The Silver Lining to the Drop in StartupsScott Shane
A long-term trend toward fewer business failures. That’s what you could have titled the recently released Kauffman Foundation-Census Bureau study (PDF) on U.S. entrepreneurship, entitled “Where Have All the Young Firms Gone?” While the report focuses on the decline in business creation, implicit in the data it discusses is a long-term decline in the failure rate of businesses.
The study discusses the dramatic drop in startup activity in the United States over the past three decades: U.S. Census data reveal that the share of new businesses shrank, from 13 percent of U.S. employers in 1980 to 8 percent in 2010 (when measured as the number of new ones formed as a percentage of all those in operation in the prior year). While the press release that accompanies the report implies that the decline is problematic because new businesses have historically been an important source of job creation, the interpretation need not be so dire.
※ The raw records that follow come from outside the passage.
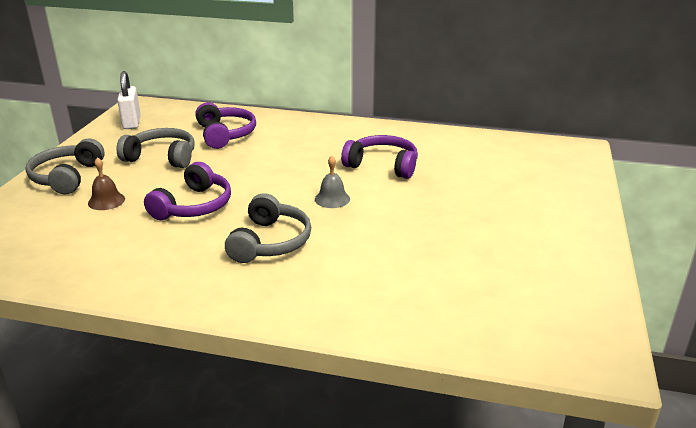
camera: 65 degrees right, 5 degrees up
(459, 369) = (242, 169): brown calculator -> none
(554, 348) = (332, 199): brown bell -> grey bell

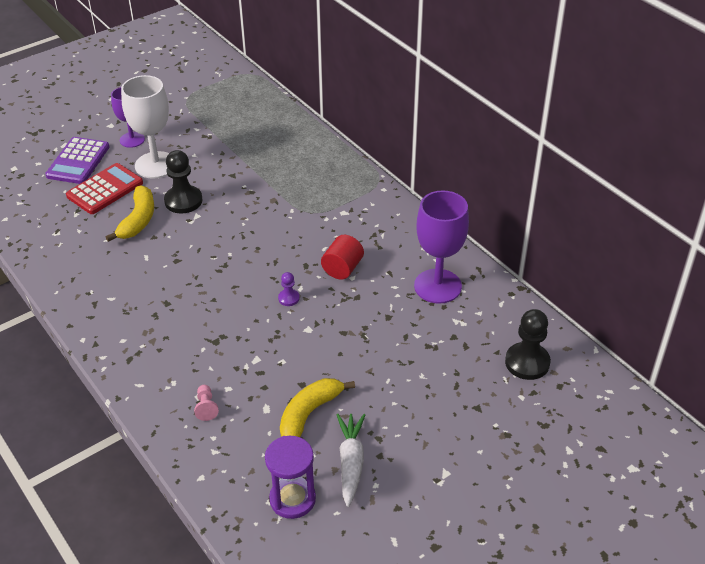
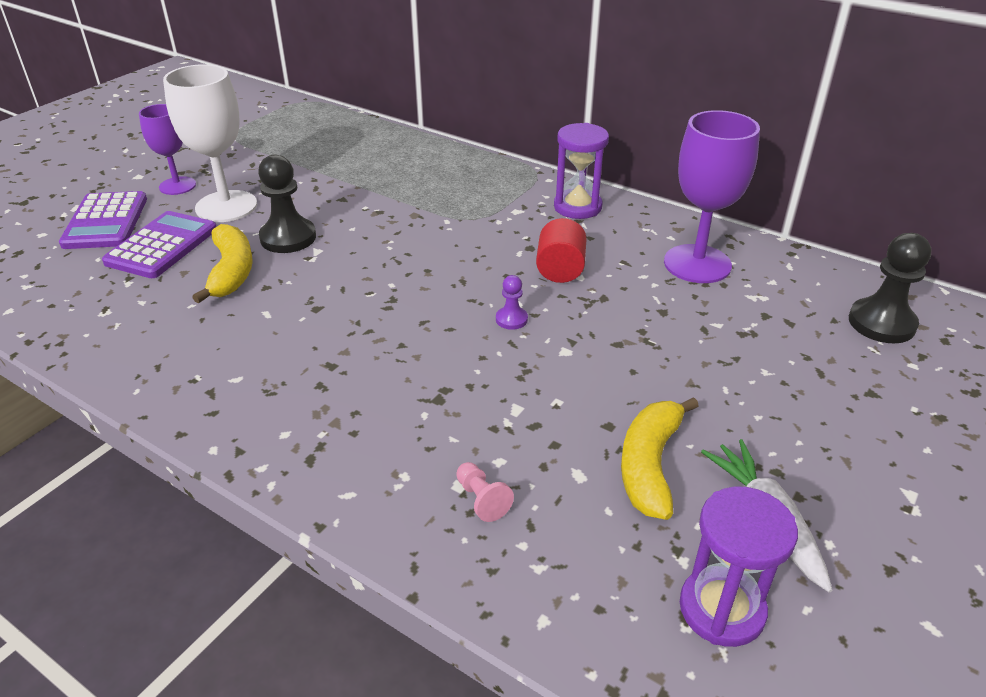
camera: 20 degrees left, 5 degrees down
(105, 189) = (162, 246): red calculator -> purple calculator
(388, 219) = (577, 207): none -> purple hourglass

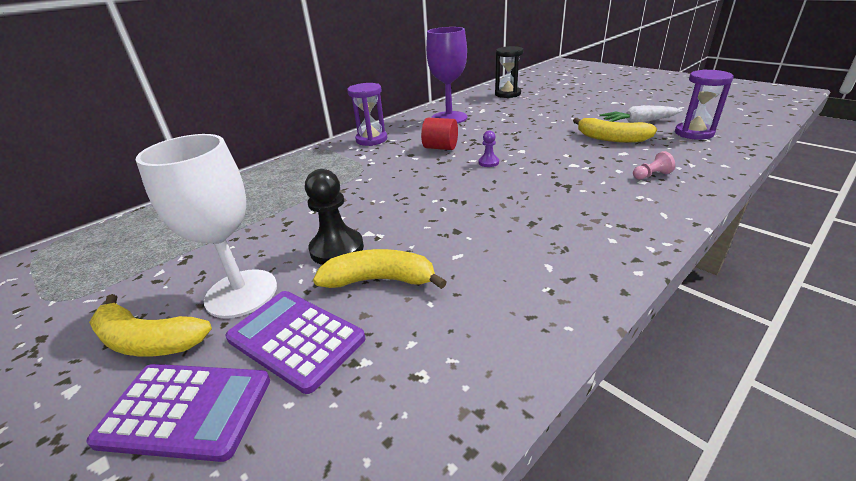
camera: 75 degrees left, 5 degrees down
(177, 186) = (148, 341): purple goblet -> yellow banana
(881, 323) = (507, 94): black pawn -> black hourglass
The data also suggest that existing business owners have gotten better at running their companies, thereby reducing the business failure rate and destroying fewer jobs via shut-downs. While the number of new employers dropped by half between 1977 and 2010, the number of employers in operation grew 5 percent when the two are measured on a per capita basis. The only way to explain this: Failure rates must’ve dropped, too.
While the decline in the formation rate has accelerated during the Great Recession and that of the failure rate hasn’t, both display long-term downward trends from 1978 to 2010. This pattern means the U.S. economy has become less dynamic, with fewer new companies replacing old ones.
That might not be a bad thing. Most new businesses replace existing small businesses and serve the same customers with similar products, researchers have shown.
Perhaps fewer people are starting new companies to meet old needs by replacing existing companies because the guys already doing it have learned a thing or two. With existing business owners are doing a better job, their companies have become less likely to fail, so fewer people are starting businesses to replace them.
What about the report’s observation that new companies are a less-important source of employment than they used to be? It’s true that the number of startup jobs has declined over the past three decades: In 2010, new businesses employed 2.1 percent of private-sector workers, vs. 5.9 percent in 1977.
But the Census data show that this decline in employment by new businesses has occurred without any reduction in the ability of the private sector to provide jobs. From 1977 to 2010, American industry increased its employment, from 30 percent to 36 percent of the population. Therefore, the decline in hiring by new businesses was countered with a rise in hiring by existing businesses—and then some.
That’s because the decline in new-business job creation has been offset by a decline in existing-business job destruction, particularly job destruction from business failure. While the job-creation rate of new ventures dropped, from 9.2 percent of employment in 1977 to 4.3 percent in 2010, the job destruction rate also fell, from 15.2 percent in 1977 to 14 percent in 2010. Moreover, job destruction from businesses that shut down declined, from 6.1 percent of employment in 1977 to 4.1 percent of employment in 2010.
In addition, existing businesses have gotten bigger over the past three decades. The Census data show that their average size has grown, from 19.3 employees in 1977 to 22.2 in 2010. That means we need fewer businesses to provide the same number of jobs.
We should pay attention to the decline in business-formation rates, but we need to think about the different reasons why this might have occurred. Where the pessimist sees a loss of job-creating startups, the optimist sees better management of existing businesses. Both are plausible hypotheses. Before policy makers try to counteract the fall in startup rates, they first need to figure out which one is most consistent with the data.